Dann plötzlich am Rand, direkt nach dem Infozelt, wo wir unsere Sachen wieder finden, die wir verlieren könnten (Was haben die mit uns vor?!?), standen 6 Personen entlang der Absperrung. Je zwei trugen ein Schild mit einer Sprache. Wir nehmen Englisch und ernten erstaunte Blicke, als wir fragen, was passiert ist und warum so ein Polizeiaufgebot. Das ist vollkommen normal. Die Aufgabe der Personen ist es uns Pläne zu zeigen. Wozu?
NUR EINMAL IM JAHR wird der vollkommen gerade Weg, in einem Teil des Parks, in dem die Eingänge (Stahltore) zu den Regierungsgrundstücken führen, für die Öffentlichkeit geöffnet um die blühenden Kirschen zu sehen. (Sind kaum welche da gewesen/ Infos brauchte man keine, da der Weg nur 400 Meter geradeaus geht/Gefahr besteht keine, da riesige Tore die Grundstücke abschirmen, ausserdem mindesten 300 Menschen mit Mikrophonen, die unentwegt neben dem Weg Infos in dein Ohr brüllen.
Wir sind also irrtümlich in dieses Ereignis geleitet worden. Ein wenig frage ich mich, was die Gefängnisbusse bedeuten und ob die japanische Regierung evtl ein wenig autokratisch auftritt, sollte irgendwer an falscher Stelle seine Meinung äußern? Das Gefühl hatten wir hier häufig. So wenigstens stelle ich mir eher Nordkorea vor. Aber was weiß ich schon.
Wir beeilen uns hinten aus dem 400 Metern Weg herauszukommen , 400 Meter, die wir uns in einem kilometerlangem Marsch erkämpft haben und für den wir so viele Untersuchungen über uns haben ergehen lassen, dass wir jetzt sicher sein können weder schwanger zu sein, Krebs zu haben oder einer außerirdischen Intelligenz anzugehören.

Hinten raus geht es dann nämlich raus zu dem Park, in den wir eigentlich wollten. Genau genommen zwei Parks.
Aber natürlich gibt es auch beim Ausgang ein Großaufgebot. Alleine das Lost and Found Zelt mit seinen bestimmt 20 Mitarbeitern, wirft Fragen auf. Wieviel kann man schon verlieren auf den paar Metern, um eine solche Unmenge an Menschen zu beschäftigen. Und da sind die anderen 10 Zelte zu anderen Themen noch gar nicht mitgezählt.

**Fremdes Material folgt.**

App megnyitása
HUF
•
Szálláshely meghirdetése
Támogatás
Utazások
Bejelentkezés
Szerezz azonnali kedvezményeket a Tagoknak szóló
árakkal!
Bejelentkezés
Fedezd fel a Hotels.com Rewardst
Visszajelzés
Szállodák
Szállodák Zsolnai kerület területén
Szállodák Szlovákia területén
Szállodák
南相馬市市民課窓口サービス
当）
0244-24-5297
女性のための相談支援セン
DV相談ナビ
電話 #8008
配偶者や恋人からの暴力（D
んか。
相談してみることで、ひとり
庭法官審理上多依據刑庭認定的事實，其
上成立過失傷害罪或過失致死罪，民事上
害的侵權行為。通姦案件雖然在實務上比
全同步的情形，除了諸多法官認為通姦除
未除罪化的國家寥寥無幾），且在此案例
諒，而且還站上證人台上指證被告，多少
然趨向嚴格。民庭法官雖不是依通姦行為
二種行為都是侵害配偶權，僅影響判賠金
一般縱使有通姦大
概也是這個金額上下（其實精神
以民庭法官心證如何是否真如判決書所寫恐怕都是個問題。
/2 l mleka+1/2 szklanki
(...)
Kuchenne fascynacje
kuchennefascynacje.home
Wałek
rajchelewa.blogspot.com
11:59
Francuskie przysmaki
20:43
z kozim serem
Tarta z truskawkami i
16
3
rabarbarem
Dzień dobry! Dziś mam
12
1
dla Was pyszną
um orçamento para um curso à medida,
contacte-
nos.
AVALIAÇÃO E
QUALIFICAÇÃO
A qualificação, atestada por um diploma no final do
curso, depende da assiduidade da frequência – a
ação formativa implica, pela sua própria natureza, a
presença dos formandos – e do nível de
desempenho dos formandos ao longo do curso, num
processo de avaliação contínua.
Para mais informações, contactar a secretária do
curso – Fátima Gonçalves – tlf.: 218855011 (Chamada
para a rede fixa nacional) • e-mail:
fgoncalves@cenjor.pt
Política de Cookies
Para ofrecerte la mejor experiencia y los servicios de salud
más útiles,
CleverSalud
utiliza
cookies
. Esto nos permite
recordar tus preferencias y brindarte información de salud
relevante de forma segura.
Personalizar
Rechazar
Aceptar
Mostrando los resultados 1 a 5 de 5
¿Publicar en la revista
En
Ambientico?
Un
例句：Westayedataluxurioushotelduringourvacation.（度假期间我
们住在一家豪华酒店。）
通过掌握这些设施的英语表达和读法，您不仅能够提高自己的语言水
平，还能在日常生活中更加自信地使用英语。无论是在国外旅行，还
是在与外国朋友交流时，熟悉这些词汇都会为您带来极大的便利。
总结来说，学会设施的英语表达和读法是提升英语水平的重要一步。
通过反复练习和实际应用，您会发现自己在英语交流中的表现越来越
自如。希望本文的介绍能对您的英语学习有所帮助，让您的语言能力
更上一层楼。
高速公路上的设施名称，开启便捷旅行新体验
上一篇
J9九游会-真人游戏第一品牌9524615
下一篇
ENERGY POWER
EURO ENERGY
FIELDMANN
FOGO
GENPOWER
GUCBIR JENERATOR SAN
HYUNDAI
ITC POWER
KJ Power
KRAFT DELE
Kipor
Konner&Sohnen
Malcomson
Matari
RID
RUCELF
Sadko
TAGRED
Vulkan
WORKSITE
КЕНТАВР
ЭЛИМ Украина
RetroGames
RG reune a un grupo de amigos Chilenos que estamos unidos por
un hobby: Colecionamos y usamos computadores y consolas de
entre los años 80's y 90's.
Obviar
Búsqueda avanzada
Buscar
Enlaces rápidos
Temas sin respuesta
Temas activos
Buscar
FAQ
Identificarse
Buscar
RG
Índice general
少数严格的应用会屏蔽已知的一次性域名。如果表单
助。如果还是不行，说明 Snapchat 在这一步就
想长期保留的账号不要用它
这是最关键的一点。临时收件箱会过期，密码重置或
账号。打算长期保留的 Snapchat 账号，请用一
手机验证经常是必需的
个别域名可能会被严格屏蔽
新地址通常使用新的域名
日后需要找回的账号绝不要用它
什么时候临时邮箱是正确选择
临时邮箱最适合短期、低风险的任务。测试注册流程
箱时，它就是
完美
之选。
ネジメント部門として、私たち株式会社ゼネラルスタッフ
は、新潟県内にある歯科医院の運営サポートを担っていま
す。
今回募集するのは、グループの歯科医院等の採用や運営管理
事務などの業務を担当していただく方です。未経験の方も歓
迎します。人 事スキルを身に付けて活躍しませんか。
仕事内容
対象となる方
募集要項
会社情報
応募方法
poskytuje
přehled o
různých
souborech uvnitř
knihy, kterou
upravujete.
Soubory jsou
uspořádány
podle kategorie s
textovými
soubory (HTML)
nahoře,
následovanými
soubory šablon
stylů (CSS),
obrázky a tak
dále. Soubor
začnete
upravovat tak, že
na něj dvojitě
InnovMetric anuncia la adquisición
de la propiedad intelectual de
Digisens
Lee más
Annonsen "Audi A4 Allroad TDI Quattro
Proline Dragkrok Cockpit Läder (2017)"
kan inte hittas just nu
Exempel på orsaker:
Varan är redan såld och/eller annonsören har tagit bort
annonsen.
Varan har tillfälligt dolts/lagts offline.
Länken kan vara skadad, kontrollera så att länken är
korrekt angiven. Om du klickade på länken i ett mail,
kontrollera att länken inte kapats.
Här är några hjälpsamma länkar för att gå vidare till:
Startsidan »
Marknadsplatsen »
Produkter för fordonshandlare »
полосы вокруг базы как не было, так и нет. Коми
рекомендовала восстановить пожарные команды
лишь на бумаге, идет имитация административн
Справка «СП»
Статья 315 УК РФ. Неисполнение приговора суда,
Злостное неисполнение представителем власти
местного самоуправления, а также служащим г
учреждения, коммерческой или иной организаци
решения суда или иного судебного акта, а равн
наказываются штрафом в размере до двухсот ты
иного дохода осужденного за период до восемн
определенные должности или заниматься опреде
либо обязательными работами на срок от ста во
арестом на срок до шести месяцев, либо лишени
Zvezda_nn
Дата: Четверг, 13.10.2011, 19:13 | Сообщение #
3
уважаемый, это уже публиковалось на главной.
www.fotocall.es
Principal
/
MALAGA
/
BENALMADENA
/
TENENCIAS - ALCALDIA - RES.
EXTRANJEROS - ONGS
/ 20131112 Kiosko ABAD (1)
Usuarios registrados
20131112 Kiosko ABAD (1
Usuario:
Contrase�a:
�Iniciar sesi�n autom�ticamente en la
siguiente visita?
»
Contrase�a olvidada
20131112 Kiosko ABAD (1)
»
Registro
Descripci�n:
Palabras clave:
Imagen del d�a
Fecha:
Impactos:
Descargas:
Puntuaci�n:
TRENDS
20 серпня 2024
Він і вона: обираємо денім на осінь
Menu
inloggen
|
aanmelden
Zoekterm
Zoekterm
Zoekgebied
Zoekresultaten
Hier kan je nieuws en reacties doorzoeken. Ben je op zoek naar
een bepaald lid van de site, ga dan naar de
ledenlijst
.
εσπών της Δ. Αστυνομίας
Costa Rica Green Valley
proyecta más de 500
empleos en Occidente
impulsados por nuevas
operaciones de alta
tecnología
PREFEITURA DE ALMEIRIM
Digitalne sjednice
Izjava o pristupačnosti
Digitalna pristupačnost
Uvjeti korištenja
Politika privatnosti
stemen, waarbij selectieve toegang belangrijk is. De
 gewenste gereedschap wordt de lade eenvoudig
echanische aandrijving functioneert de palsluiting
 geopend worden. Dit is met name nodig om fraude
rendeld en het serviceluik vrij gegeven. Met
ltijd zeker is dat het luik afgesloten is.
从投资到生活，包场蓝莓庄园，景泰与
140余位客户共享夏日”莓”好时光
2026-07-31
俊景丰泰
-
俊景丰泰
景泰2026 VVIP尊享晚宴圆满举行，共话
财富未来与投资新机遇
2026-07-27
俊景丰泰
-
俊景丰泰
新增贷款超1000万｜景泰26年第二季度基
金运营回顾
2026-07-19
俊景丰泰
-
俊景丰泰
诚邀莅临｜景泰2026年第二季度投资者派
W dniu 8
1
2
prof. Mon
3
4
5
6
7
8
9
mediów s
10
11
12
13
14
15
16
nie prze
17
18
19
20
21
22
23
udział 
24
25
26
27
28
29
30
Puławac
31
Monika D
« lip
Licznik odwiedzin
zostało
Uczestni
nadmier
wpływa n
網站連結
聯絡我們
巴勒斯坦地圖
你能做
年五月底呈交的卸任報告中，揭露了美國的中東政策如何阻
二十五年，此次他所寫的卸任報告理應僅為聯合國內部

Dort am Fluss, wo die Kirschblüten blühen. Und wo noch viel mehr Menschen mit Mikrophonen, Schildern, rot leuchtenden Stöcken und blinkenden Westen, jeden noch so kleinen Schritt vorschreiben. Informationen gibt es in Japan fast nie als Schild. Das Schild ist immer ein Mensch, mit einem Schild in der Hand und einem Mikrophon, womit er oder ein Band das beschilderte noch einmal wiederholt. Und es gibt viel zu beschildern auf ein paar Metern. Richtungen, Verbote, Gebote, Empfehlungen. Wäre nicht so schlimm, wenn einige der Schilder nicht weit im Rentenalter wären und man ihnen die Schmerzen ansieht, die sie haben, während sie versuchen, das Schild über Stunden zu halten, das genauso von einem Metallrohr in einem Ständer gehalten werden könnte. Was für unnötige Schmerzen, wir hier immer wieder zu dem Thema gesehen haben.

Die alte Tokyo Burg


Die Burg ist lange abgebrannt, aber die Mauern aus gewaltigen Steinen stehen noch und im Park gibt es ein paar schöne Ecken. Auch wenn für uns heute die schönsten Ecken aus Bänken bestehen, nachdem wir so viele unsinnige Kilometer laufen mussten.

Auch haben wir bisher noch nie so eine gute Übersicht, über verschiedene Bambusarten bekommen und der Blick über die alten Häuser und den Wolkenkratzern im Hintergrund ist ein toller Kontrast.